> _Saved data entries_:
*** Block opens ***

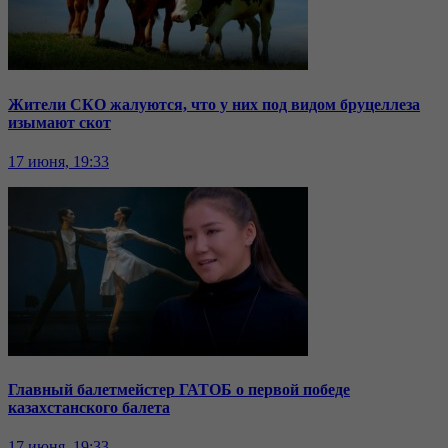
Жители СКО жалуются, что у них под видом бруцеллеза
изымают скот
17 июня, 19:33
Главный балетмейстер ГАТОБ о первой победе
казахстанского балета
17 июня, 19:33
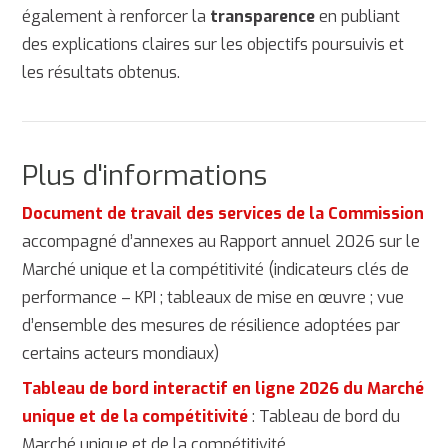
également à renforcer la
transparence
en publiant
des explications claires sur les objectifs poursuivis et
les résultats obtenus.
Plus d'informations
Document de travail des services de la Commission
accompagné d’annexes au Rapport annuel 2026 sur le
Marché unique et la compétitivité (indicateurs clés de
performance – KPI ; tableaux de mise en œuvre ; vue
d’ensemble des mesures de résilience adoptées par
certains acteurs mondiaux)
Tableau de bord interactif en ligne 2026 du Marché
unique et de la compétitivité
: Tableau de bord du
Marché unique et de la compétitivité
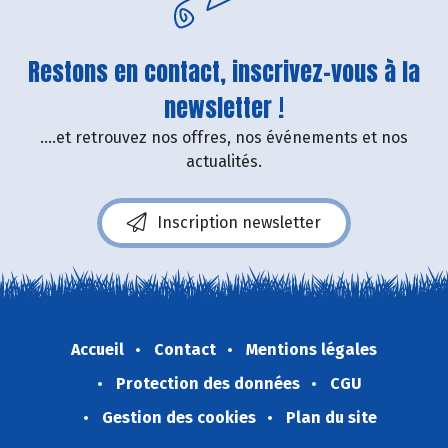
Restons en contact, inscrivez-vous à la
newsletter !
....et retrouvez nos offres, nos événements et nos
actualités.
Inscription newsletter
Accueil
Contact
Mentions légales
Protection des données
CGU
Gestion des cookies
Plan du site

*** Block closes ***
*** Block opens ***

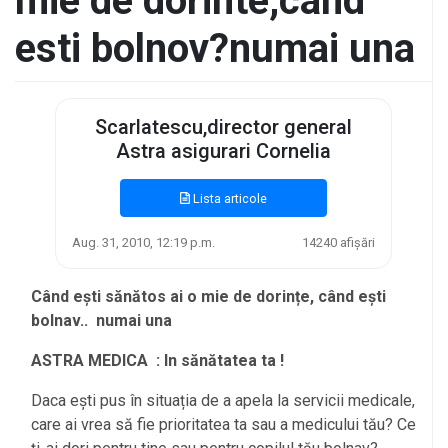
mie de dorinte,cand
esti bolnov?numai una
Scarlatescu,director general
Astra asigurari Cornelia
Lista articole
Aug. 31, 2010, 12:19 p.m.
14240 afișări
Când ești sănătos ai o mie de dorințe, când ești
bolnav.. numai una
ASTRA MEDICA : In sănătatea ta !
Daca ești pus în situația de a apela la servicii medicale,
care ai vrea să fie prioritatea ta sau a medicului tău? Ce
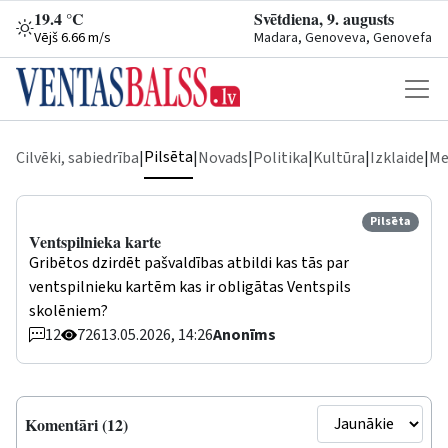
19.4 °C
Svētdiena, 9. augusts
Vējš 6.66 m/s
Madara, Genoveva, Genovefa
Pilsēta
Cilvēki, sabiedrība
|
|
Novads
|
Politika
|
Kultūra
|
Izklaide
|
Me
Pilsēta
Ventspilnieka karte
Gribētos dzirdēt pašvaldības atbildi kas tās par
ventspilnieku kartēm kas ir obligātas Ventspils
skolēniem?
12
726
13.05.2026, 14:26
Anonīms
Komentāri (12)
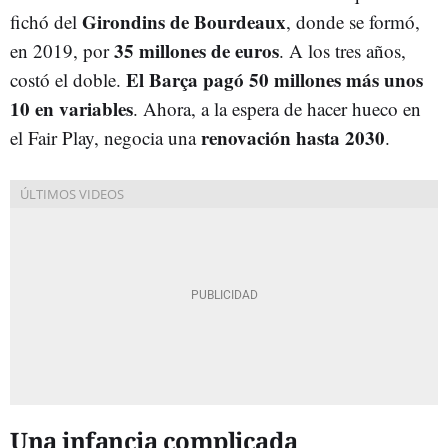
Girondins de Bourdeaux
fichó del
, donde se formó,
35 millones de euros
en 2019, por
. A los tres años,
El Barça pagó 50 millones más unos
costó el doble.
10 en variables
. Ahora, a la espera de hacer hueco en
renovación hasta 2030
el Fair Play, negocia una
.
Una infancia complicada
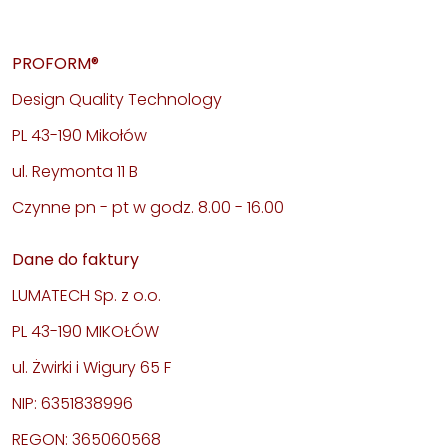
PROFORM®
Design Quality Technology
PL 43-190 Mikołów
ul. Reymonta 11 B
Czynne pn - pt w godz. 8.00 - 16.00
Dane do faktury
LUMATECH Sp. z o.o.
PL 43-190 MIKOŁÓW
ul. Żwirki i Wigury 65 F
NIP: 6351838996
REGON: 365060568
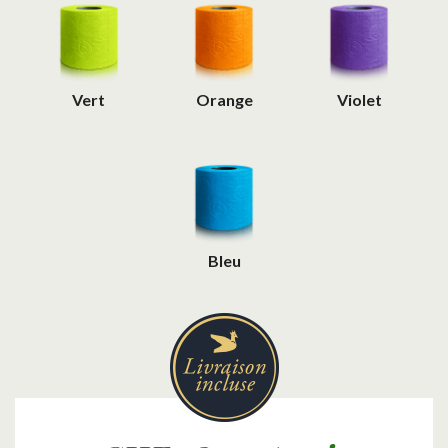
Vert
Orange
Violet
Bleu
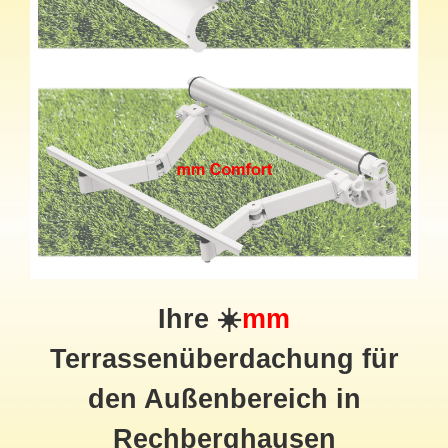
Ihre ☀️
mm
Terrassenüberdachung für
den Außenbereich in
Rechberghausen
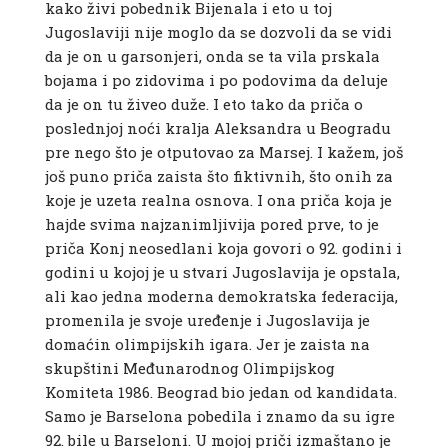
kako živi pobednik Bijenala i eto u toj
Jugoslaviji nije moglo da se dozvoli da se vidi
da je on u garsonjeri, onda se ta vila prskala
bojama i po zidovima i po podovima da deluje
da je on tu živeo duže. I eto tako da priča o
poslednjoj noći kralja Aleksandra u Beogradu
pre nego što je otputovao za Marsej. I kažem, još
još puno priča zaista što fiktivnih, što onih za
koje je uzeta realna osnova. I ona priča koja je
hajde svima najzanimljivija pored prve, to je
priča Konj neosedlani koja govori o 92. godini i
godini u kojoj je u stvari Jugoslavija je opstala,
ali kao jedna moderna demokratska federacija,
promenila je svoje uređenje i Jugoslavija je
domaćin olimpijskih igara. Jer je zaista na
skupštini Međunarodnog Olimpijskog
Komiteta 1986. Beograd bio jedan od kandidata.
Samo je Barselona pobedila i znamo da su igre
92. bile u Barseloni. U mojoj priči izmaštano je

*** Block closes ***
*** Block opens ***

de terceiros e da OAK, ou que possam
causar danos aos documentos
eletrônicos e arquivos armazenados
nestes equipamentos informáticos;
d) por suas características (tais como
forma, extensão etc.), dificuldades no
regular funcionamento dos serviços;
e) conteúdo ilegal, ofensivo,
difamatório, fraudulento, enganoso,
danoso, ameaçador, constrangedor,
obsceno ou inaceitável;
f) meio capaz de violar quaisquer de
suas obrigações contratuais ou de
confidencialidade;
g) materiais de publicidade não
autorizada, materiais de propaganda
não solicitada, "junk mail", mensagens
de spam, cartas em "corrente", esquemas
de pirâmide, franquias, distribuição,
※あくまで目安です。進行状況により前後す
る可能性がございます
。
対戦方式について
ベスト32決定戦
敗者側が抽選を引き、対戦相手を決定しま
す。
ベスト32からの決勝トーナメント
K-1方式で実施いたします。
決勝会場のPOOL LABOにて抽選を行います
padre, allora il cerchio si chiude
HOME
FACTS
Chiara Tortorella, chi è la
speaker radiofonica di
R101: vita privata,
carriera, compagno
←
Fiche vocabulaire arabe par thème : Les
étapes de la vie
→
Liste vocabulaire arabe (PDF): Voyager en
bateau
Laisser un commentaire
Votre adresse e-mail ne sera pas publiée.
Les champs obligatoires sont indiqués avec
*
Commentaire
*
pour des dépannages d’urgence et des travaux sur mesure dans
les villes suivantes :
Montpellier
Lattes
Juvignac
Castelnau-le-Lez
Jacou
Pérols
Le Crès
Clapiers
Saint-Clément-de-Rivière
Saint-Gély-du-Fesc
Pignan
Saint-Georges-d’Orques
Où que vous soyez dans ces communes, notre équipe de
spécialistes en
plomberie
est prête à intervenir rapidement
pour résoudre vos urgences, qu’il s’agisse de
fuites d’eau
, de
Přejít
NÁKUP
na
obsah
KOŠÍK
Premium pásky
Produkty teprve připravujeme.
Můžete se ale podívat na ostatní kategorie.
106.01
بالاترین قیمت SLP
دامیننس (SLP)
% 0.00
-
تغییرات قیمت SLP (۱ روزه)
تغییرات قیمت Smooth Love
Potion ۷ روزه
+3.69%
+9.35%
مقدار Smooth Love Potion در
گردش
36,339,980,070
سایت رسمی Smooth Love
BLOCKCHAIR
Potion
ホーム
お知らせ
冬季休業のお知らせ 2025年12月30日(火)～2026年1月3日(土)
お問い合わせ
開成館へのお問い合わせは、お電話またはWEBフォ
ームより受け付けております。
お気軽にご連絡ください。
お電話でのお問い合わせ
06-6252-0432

*** Block closes ***

> _Directive_: Please transcribe only the lines in the records above running from the line that has "Montpellier" through the line that has "06-6252-0432", both included, exactly as they appear.

> _Final answer_:
Montpellier
Lattes
Juvignac
Castelnau-le-Lez
Jacou
Pérols
Le Crès
Clapiers
Saint-Clément-de-Rivière
Saint-Gély-du-Fesc
Pignan
Saint-Georges-d’Orques
Où que vous soyez dans ces communes, notre équipe de
spécialistes en
plomberie
est prête à intervenir rapidement
pour résoudre vos urgences, qu’il s’agisse de
fuites d’eau
, de
Přejít
NÁKUP
na
obsah
KOŠÍK
Premium pásky
Produkty teprve připravujeme.
Můžete se ale podívat na ostatní kategorie.
106.01
بالاترین قیمت SLP
دامیننس (SLP)
% 0.00
-
تغییرات قیمت SLP (۱ روزه)
تغییرات قیمت Smooth Love
Potion ۷ روزه
+3.69%
+9.35%
مقدار Smooth Love Potion در
گردش
36,339,980,070
سایت رسمی Smooth Love
BLOCKCHAIR
Potion
ホーム
お知らせ
冬季休業のお知らせ 2025年12月30日(火)～2026年1月3日(土)
お問い合わせ
開成館へのお問い合わせは、お電話またはWEBフォ
ームより受け付けております。
お気軽にご連絡ください。
お電話でのお問い合わせ
06-6252-0432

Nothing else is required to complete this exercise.